RoSPA warns of safety risk posed by older blinds

Have you got blinds in your home — and are they safe?

The Royal Society for the Prevention of Accidents (RoSPA) has warned that thousands of family homes may have potentially deadly blind cords — even in kids’ bedrooms.

Changes to standards in 2014 mean that new blinds with looped cords must have child safety devices installed at the point of manufacture or sold with the blind in order to help prevent death and serious injury from cord accidents. However, blinds installed earlier may not have these features.

New research from RoSPA shows that, of homes that have blinds in the child’s bedroom, one in three (33%) were fitted more than five years ago, before new safety standards were introduced. In living rooms and hallways this figure rises to 38%, and to 41% in kitchens.

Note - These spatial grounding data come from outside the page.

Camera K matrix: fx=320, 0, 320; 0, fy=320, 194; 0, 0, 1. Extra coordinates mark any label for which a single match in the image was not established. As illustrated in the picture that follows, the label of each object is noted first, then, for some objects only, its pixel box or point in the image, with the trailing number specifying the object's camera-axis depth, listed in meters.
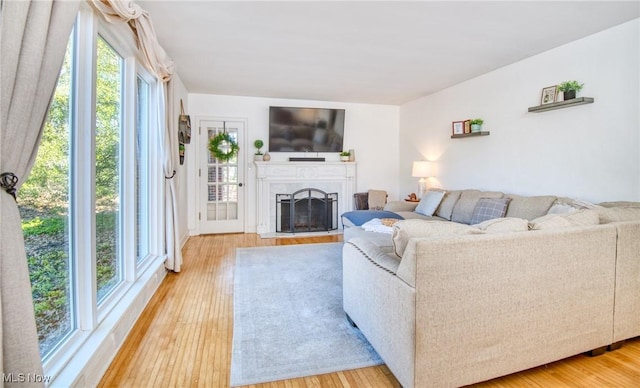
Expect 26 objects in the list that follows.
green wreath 5.59
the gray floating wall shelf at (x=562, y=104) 3.04
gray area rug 1.92
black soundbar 5.97
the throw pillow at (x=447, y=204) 4.31
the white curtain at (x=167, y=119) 2.51
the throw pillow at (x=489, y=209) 3.57
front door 5.64
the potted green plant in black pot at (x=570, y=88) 3.16
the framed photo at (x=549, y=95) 3.39
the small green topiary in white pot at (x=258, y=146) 5.71
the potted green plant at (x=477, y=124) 4.33
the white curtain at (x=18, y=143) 1.03
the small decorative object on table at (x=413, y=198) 5.40
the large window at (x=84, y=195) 1.54
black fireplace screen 5.88
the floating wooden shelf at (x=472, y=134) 4.26
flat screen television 5.77
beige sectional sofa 1.52
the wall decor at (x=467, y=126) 4.50
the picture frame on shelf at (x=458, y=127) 4.64
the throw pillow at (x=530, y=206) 3.19
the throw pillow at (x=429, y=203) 4.47
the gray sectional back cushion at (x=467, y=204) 3.96
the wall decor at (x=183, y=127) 4.39
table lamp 5.18
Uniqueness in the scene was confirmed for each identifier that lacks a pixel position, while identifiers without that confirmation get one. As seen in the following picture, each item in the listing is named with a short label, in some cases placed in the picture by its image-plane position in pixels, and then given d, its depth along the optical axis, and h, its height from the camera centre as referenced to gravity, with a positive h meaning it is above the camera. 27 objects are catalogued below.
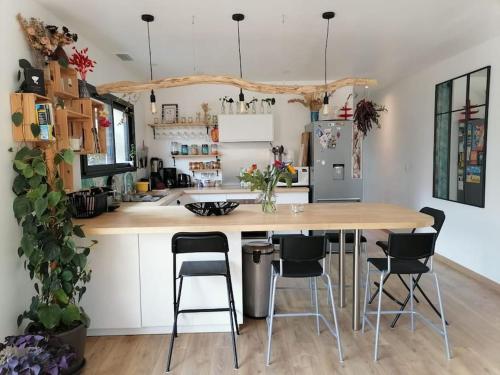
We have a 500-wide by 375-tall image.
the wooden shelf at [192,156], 5.74 +0.03
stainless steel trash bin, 3.08 -1.02
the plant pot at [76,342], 2.32 -1.21
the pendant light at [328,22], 3.02 +1.18
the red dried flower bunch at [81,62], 3.05 +0.83
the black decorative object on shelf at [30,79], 2.43 +0.55
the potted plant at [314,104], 5.50 +0.79
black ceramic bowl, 2.94 -0.41
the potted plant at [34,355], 1.79 -1.02
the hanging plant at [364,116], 5.51 +0.60
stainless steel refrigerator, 5.25 -0.11
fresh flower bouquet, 2.96 -0.17
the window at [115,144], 3.73 +0.19
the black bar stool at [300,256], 2.47 -0.69
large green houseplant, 2.27 -0.55
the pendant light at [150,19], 3.06 +1.20
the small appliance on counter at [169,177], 5.70 -0.30
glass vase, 3.05 -0.38
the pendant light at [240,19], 3.03 +1.18
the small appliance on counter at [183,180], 5.84 -0.36
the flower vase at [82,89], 3.11 +0.60
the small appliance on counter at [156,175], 5.50 -0.26
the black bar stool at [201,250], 2.41 -0.62
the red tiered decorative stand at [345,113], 5.61 +0.67
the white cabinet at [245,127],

RoSPA said it is aware of 33 child deaths due to blind cords since 2001.

The charity also found that nearly two-thirds of blinds in children’s bedrooms have looped cords or chains, which pose the most severe strangulation risk. Nearly one in three homes (29%) have no safety devices fitted on their blinds.

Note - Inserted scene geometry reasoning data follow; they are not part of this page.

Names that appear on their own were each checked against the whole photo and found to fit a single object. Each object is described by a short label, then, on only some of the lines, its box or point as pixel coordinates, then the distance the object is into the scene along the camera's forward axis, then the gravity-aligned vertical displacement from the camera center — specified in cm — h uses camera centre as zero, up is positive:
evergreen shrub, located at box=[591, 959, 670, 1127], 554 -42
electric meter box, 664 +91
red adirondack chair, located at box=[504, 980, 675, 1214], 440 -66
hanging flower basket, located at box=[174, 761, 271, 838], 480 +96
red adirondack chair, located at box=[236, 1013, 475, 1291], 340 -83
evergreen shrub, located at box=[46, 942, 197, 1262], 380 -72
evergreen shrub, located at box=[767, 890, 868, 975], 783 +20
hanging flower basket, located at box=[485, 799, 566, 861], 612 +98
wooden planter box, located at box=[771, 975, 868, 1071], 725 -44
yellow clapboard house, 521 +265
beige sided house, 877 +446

A person pulling down part of a window blind with the sun shining through

RoSPA recommends only installing blinds without a looped cord, particularly in a child’s bedroom. Cords on blinds (and also curtains) that are elsewhere in the home should be kept short and out of reach of children by tying up the cords or using cleats, cord tidies, clips or ties.

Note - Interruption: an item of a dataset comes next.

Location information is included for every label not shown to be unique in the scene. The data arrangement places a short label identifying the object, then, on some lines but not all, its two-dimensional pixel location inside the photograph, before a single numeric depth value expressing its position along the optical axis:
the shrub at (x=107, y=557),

“They may look harmless, but to a young child looped cords can be deadly if they get them caught around their neck,” explained RoSPA public health adviser Ashley Martin.

“The new standards introduced in 2014 only apply to the manufacture and fitting of blind cords, meaning those fitted before that date are unlikely to be safe by design, or to have been supplied with safety devices.

“We urge all parents and grandparents, and anyone else who has children in their home regularly, to remove looped cords from their homes — particularly from their children’s bedrooms — and have new blinds fitted. If this is not possible there are cheap or free safety devices which can be fitted, such as cleats, which enable the blinds to be tied up.”